Это был одним из лучших уроков в моей жизни. К сожалению, наша учительница уже умерла, но память о ней до сих пор осталась с нами. И ее убеждения, противоречившие основным идеям, которые нам пытались вбить в пансионате, тоже живы. Она говорила, что не стоит рано выходить замуж, не пожив для себя. Уверяла, что главное в мужчинах не материальное состояние, а амбиции и интеллект, позволяющие это состояние заработать отдельно от рода. Она же и убедила нас в том, что умная женщина будет и красивой, и талантливой, и любимой. Да и вообще, мир на умных нас основывается.
Потрясающая учительница, прожившая до конца жизни на своих условиях. И уважением она пользовалась, и весь мир объездила, и свой след в истории оставила, и муж ее, к слову, тоже военный, до конца жизни любил. А все почему? «А потому, девочки, что сильный мужчина никогда не позволит себе отпустить любимую. От мужчины сильного нравственно самой уходить не хочется. Это такая вещь, которую чувствуешь подсознательно. Как зверь зверя».
– Хотя, постойте, кажется, я вас обманула. – улыбнулась я. – Кое-кто все же остался свободен.
– И кто же это? – заинтересованно подался вперед Агустини.
– Я, – оповестила мистера Габора, растянувшего губы в лукавой улыбке. – но вы не закончили свой рассказ. Почему же вы смотрите на море столь преданным взглядом?

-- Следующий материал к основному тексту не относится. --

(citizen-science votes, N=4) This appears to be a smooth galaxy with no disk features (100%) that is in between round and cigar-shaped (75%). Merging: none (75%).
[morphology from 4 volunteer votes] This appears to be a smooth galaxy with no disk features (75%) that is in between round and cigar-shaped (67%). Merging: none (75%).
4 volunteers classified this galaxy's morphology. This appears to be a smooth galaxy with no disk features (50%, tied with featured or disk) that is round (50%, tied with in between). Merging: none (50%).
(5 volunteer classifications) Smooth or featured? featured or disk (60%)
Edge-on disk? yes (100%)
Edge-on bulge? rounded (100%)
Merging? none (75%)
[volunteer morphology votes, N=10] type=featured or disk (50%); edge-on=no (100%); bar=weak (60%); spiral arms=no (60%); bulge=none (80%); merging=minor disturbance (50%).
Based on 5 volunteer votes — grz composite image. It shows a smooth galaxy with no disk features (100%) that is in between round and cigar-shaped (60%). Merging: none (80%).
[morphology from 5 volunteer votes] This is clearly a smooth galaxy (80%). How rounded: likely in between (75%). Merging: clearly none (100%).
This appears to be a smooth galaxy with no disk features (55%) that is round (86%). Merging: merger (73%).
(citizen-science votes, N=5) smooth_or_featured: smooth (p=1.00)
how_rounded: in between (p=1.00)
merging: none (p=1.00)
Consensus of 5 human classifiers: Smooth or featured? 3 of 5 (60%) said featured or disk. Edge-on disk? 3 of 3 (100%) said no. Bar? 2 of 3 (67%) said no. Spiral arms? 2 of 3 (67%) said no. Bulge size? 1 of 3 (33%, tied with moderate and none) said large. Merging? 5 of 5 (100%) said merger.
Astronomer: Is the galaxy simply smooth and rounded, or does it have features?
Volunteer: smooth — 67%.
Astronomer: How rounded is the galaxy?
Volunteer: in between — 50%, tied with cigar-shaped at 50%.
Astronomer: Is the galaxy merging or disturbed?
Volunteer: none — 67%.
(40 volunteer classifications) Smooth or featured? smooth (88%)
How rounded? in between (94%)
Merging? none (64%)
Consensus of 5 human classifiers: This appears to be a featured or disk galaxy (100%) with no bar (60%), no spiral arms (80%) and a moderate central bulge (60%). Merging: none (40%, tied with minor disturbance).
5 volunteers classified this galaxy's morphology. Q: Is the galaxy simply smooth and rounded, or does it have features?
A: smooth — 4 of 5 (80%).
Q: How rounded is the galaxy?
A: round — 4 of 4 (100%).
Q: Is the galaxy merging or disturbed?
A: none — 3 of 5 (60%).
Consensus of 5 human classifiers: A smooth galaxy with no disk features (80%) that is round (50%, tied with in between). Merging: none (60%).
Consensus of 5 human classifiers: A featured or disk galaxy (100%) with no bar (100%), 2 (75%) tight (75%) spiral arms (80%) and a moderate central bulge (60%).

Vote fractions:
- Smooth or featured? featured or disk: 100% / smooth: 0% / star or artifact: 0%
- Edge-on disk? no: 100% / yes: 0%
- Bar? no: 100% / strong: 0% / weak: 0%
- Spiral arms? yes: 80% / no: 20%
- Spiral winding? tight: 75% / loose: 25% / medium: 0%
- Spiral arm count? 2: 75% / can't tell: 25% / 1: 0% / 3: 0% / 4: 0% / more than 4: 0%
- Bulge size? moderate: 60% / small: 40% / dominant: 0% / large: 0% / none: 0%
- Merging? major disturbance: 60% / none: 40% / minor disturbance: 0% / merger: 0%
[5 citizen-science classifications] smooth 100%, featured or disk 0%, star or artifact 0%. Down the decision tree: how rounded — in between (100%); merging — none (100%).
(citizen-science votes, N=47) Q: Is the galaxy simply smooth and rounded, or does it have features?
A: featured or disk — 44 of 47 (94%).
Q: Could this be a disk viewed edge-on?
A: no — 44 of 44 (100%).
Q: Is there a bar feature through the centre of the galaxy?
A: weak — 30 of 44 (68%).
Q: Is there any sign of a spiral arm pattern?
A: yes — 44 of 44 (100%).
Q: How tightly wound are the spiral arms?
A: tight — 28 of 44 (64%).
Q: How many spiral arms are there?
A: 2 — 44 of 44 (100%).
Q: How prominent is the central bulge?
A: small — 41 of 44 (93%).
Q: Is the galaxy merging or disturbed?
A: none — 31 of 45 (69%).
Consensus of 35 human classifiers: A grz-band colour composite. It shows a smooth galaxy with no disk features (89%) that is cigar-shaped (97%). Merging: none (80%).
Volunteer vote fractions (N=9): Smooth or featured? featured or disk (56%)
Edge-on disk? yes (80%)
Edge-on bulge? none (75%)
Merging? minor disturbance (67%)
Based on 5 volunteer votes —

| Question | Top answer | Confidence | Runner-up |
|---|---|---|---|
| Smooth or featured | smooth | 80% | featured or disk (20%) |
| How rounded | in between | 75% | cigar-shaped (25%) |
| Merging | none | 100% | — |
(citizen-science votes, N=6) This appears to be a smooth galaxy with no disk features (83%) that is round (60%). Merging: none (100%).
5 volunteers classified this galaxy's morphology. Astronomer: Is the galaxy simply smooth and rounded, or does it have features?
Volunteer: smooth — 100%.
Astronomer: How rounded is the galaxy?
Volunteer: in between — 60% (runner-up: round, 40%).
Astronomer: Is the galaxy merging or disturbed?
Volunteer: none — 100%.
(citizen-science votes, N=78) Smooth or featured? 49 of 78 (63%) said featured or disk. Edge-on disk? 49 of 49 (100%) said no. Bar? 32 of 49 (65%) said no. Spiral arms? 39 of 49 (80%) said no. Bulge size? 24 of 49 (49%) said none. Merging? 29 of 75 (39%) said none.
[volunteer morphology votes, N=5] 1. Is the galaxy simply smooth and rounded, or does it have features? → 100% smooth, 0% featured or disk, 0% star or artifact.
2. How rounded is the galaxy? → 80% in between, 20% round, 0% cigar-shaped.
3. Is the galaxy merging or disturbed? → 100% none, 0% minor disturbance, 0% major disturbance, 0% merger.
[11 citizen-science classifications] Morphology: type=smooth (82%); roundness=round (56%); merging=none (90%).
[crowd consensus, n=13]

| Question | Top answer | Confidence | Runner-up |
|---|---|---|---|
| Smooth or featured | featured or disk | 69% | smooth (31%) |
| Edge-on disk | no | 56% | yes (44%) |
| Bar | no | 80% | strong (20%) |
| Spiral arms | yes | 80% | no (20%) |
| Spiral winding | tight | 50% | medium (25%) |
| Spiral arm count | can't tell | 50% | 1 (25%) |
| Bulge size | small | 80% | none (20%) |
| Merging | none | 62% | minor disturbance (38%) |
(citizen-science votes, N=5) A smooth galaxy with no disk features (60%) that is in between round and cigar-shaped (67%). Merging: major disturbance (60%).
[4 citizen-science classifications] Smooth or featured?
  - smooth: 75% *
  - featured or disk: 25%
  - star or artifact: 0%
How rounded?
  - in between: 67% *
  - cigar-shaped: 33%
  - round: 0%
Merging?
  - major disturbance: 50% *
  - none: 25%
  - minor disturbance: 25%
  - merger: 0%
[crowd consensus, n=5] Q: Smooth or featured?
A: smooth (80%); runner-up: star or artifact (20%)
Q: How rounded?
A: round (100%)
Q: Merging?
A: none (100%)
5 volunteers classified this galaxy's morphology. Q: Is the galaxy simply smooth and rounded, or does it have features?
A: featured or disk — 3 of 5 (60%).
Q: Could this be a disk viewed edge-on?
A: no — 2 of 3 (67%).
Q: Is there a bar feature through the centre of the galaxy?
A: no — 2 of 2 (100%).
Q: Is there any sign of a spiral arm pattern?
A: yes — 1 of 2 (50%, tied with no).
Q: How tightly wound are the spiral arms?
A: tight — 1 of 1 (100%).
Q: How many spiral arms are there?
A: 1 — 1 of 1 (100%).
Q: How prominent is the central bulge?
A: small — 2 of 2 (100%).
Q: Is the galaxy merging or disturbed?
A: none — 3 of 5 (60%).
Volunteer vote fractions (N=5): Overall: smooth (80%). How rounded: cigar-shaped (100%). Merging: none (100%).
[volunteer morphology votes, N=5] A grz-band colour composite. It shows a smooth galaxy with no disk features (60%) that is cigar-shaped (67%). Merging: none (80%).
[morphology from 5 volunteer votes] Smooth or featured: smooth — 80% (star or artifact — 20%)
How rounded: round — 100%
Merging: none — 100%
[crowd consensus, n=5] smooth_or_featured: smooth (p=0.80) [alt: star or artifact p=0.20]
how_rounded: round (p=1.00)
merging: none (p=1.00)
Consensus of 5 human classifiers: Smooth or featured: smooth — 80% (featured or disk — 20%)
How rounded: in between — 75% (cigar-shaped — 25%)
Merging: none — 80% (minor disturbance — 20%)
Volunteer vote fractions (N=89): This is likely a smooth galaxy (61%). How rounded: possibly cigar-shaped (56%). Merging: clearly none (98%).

– Я получил ранение, когда остался одним выжившим на корабле. Потерял много крови, лежал на краю тонущего корабля и смотрел на море. Думал, что эта синева останется последним моим воспоминанием. – признался Агустини, сохраняя небрежный тон, хотя пальцы его сильнее сжали упряжку. – Тогда я понял, что столько лет провел в море, но ни разу не видел его настоящим. Таким, как в тот момент. У меня же ни семьи нет, ни родителей. Так уж вышло, не стоит мне сочувствовать. Я не одинок и жалости не заслуживаю, мисс Оплфорд. Зато вот море считал своим отцом, да и матерью тоже. Тогда лежал на спине, глядел на него и думал: «Как же так?». Смотрел на него, а ни страха, ни сомнений, только горечь от того, что жизнь во всех ее красках не испробовал. В тот день умереть мне было не суждено, как раз подоспела поддержка, возглавляемая Клоделем, меня выходили, вылечили, а воспоминание осталось. Как только операция закончилась, а меня из-за ранения отправили домой, я и решил, что хватит. Пора бы и пожить для себя. Море же до сих пор уважаю.
Я молчала, не зная, что сказать. Сил хватило только на то, чтобы поддерживающе сжать руку мистера Габора, что оказалось сложно, учитывая расстояние между конями. Да и что тут скажешь? Агустини моя жалость была не нужна, а все, что он хотел услышать, ему уже наверняка сказали. Смерть – это личный процесс, общение тебя и мира. Последние слова, осознание потерь и утрат, побед и проигрышей, покоренных вершин и того, до чего даже не добрался. Вот только не каждый получает второй шанс. А Габор получил. Нужно этим пользоваться.
Собственно, это я ему и сказала. Тихо, но глядя в глаза. Агустини кивнул, задумавшись о чем-то своем. Я же продолжили разглядывать голубые просторы. Вспышка молнии показалась совсем близко, на секунду заставив прикрыть глаза, по которым резанул резкий свет. Гром раздался секунд через десять, заставив некоторых девушек испуганно вскрикнуть. О дожде нас предупреждали, а вот о грозе – нет.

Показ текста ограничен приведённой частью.